Municipalities are grouped for statistical purposes.

- Kop van North Holland COROP group

- Den Helder
- Drechterland
- Enkhuizen
- Hollands Kroon
- Hoorn
- Koggenland
- Medemblik
- Opmeer
- Schagen
- Stede Broec
- Texel

- Alkmaar agglomeration COROP group

- Alkmaar
- Bergen
- Dijk en Waard
- Heiloo

- IJmond COROP group

- Beverwijk
- Castricum
- Heemskerk
- Uitgeest
- Velsen

- Haarlem agglomeration COROP group

- Bloemendaal
- Haarlem
- Heemstede
- Zandvoort

- Zaanstreek COROP group

- Wormerland
- Zaanstad

- Greater Amsterdam COROP group

- Aalsmeer
- Amstelveen
- Amsterdam
- Diemen
- Edam-Volendam
- Haarlemmermeer
- Landsmeer
- Oostzaan
- Ouder-Amstel
- Purmerend
- Uithoorn
- Waterland

- Het Gooi and Vechtstreek COROP group

- Blaricum
- Gooise Meren
- Hilversum
- Huizen
- Laren
- Wijdemeren

== Religion ==

In 2015 official statistics have showed that most inhabitants are religiously unaffiliated; 62.9% are not religious, 16.3% are Roman Catholic, 7.9% are Protestant, 6.6% are Muslim, and 6.2% of other faiths.
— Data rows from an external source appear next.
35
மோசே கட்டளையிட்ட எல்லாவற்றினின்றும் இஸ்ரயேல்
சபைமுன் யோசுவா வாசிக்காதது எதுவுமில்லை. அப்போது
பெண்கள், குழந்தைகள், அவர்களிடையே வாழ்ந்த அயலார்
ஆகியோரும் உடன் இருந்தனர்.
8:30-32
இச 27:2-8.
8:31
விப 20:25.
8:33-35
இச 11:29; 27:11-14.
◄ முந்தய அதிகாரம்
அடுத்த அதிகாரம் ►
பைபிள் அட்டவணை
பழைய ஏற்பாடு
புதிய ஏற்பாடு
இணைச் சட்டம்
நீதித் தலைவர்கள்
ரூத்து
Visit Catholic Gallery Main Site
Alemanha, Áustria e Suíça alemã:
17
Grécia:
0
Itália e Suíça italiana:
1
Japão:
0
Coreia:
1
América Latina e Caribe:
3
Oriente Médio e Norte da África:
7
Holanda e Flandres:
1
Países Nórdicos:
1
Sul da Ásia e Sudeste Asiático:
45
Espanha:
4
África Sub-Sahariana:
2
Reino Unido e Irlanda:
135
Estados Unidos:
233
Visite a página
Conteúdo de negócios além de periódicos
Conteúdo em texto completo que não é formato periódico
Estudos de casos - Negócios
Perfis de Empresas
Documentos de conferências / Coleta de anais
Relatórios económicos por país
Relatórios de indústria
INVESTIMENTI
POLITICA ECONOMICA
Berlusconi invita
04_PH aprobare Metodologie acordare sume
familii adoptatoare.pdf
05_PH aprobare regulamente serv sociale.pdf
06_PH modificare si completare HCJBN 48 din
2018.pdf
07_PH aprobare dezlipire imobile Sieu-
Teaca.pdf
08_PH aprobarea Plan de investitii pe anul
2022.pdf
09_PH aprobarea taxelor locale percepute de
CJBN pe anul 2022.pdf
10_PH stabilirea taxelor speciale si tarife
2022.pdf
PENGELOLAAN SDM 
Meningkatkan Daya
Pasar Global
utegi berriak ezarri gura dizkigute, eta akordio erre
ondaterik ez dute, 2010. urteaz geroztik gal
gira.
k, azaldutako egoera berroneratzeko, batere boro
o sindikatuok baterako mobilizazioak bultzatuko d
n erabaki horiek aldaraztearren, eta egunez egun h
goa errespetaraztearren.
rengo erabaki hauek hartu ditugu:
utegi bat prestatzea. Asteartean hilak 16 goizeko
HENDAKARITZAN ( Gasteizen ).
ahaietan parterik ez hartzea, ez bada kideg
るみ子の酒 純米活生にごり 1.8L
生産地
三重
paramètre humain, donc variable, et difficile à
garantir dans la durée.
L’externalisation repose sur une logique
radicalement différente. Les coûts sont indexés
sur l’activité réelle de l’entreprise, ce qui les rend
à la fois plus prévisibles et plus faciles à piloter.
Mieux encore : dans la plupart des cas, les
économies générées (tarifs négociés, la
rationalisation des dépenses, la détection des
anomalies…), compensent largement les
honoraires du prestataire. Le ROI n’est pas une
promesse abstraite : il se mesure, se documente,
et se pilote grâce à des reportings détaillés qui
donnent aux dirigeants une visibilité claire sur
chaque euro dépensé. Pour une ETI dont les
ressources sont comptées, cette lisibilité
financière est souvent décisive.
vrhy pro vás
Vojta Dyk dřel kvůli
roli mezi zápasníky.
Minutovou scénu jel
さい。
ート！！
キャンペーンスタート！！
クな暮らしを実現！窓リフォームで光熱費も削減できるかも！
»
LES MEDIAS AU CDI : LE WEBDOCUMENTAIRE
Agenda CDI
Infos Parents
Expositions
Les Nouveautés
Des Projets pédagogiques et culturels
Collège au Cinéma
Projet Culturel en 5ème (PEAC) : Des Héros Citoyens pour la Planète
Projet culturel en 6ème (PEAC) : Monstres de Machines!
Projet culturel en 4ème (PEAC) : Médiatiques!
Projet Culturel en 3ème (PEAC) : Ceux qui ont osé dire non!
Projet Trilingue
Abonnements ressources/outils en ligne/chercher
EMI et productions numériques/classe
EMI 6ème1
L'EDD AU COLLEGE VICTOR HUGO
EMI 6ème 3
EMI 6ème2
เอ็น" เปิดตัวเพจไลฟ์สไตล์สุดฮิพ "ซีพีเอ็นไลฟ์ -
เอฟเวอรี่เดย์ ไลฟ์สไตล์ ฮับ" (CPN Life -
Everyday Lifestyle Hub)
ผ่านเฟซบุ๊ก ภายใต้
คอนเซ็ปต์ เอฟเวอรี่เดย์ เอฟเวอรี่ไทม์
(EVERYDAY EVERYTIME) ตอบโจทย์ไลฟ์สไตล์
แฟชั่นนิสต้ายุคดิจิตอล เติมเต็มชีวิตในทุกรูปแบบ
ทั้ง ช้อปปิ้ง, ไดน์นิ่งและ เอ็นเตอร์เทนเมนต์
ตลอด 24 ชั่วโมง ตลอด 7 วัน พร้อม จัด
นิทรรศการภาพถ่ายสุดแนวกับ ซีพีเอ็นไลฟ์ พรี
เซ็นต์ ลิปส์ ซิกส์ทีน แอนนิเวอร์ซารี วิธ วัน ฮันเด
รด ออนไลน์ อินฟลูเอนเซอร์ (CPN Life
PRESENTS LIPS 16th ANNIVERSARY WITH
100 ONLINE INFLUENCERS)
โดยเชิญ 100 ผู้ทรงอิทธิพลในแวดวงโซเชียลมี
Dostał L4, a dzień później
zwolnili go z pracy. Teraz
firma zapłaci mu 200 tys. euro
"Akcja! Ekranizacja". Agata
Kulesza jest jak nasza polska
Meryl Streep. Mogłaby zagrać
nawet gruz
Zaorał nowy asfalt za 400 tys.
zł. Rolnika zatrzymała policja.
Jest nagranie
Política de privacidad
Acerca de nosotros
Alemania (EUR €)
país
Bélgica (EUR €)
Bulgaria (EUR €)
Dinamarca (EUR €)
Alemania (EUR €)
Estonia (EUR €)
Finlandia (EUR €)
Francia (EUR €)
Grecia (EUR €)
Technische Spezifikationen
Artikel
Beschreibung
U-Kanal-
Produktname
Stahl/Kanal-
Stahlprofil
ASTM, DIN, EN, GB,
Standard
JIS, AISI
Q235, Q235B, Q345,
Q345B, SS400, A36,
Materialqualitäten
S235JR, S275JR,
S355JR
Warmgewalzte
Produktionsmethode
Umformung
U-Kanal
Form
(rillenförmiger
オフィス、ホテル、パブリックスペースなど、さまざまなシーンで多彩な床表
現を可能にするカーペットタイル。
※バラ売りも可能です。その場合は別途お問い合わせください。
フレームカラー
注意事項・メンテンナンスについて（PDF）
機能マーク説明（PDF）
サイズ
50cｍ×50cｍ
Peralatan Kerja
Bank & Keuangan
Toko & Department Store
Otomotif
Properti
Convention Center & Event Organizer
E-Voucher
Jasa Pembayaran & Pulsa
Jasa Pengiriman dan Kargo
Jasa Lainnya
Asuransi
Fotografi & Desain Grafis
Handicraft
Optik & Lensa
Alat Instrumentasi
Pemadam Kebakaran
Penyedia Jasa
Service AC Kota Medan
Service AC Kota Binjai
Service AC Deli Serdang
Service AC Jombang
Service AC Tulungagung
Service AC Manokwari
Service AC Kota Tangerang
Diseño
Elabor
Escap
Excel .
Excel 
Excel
Almost half of all Dutch Jews live in this province, mainly in and around Amsterdam and Amstelveen which has the highest Jewish population in the Netherlands. Dutch Muslims in North Holland are also concentrated in Amsterdam and some surroundings like Zaanstad. Although Catholicism in the Netherlands is mainly concentrated in the south of the country, there exist several highly Catholic exclaves within North Holland especially in the north of the province such as in Edam-Volendam and Opmeer where more than half are adherents. North Holland has the lowest rate of Protestantism and orthodox Calvinism outside the south of the country, however it does have one strongly Protestant village called Marken.

==Economy==
Several international organisations such as Amnesty International have settled the head office of their Netherlands branch in the province and particularly in Amsterdam; the international head office of Greenpeace is located in the city. Companies based in the Netherlands' capital include AkzoNobel, Heineken International, ING Group, ABN AMRO, TomTom, Delta Lloyd Group, Booking.com, and Philips. Randstad NV is headquartered in Diemen while KPMG and KLM operate from Amstelveen.

Several national nature friendly organisations like Milieudefensie, the national "Union of Vegetarians", the "Vissenbescherming" ('Fish Protection Foundation') and the Party for the Animals as well have their head office in North Holland.